■ **Available data**:

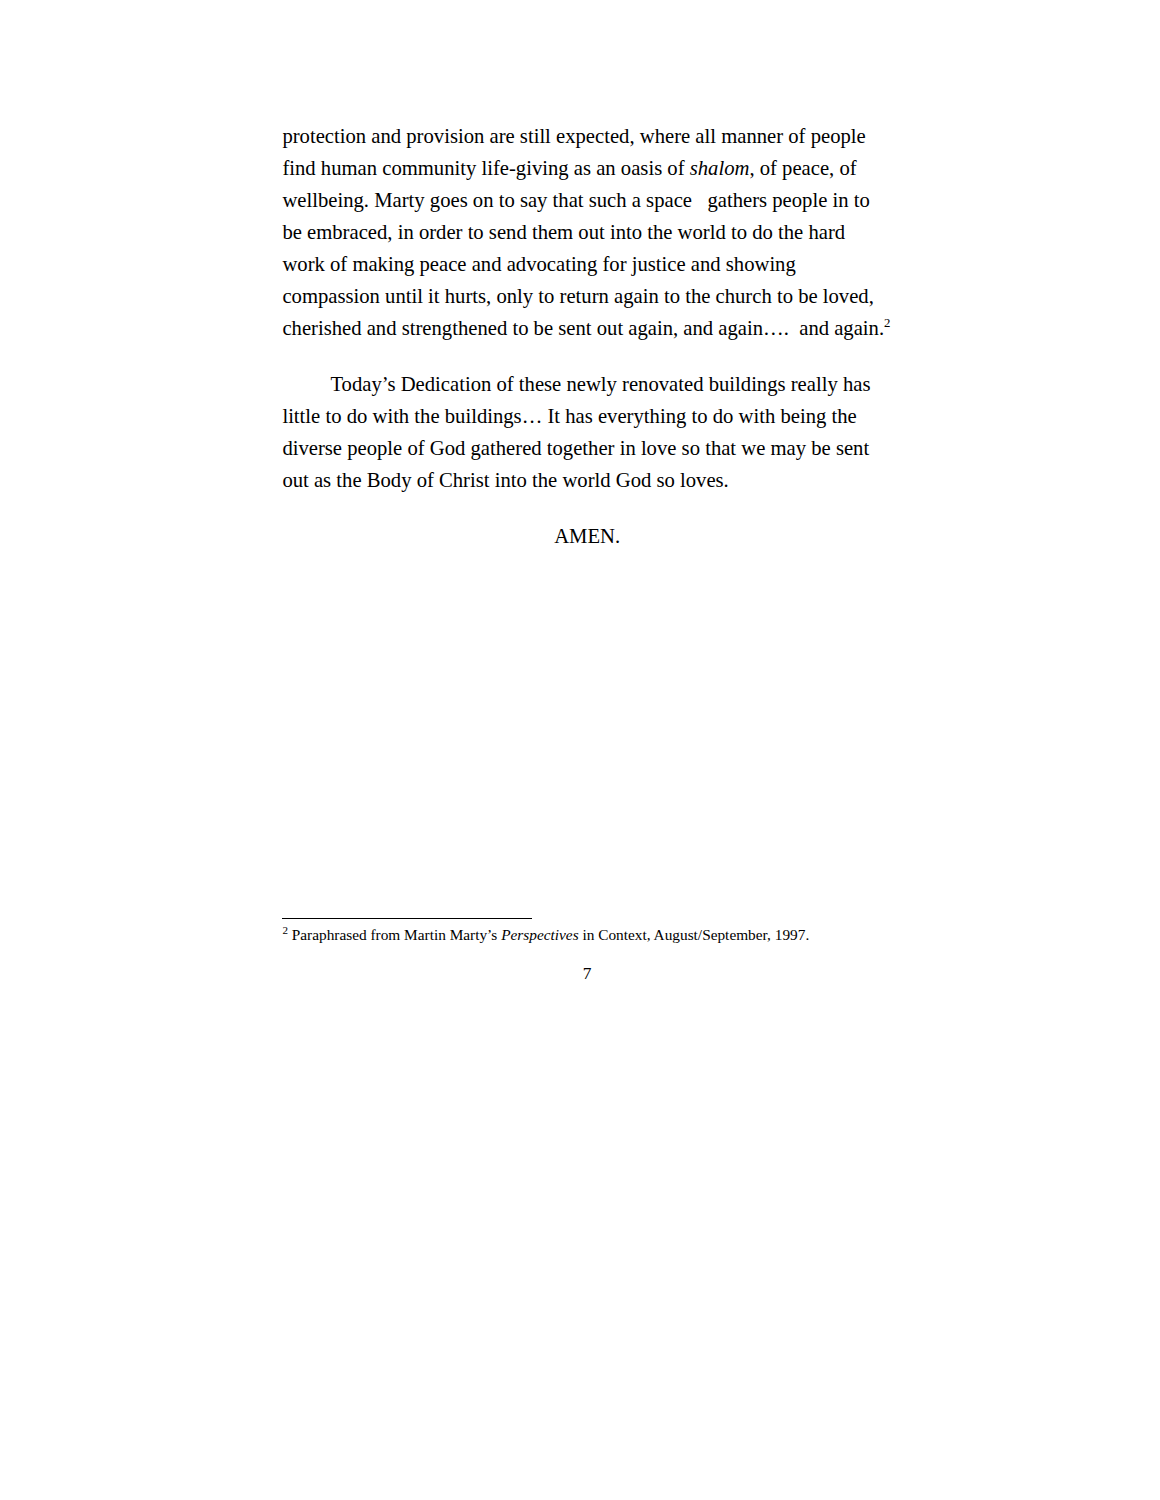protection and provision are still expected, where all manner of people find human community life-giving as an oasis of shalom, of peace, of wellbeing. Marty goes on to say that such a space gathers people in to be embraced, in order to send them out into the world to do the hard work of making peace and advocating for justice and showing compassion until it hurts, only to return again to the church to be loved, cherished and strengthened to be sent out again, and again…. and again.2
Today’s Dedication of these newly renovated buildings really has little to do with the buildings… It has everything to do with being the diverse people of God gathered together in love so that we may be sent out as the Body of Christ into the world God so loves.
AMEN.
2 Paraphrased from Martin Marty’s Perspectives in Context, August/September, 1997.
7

■ **Assigned task**:
Repeat each line above exactly. The pictures stay out.

■ **Your solution**:
protection and provision are still expected, where all manner of people find human community life-giving as an oasis of shalom, of peace, of wellbeing. Marty goes on to say that such a space gathers people in to be embraced, in order to send them out into the world to do the hard work of making peace and advocating for justice and showing compassion until it hurts, only to return again to the church to be loved, cherished and strengthened to be sent out again, and again…. and again.2
Today’s Dedication of these newly renovated buildings really has little to do with the buildings… It has everything to do with being the diverse people of God gathered together in love so that we may be sent out as the Body of Christ into the world God so loves.
AMEN.
2 Paraphrased from Martin Marty’s Perspectives in Context, August/September, 1997.
7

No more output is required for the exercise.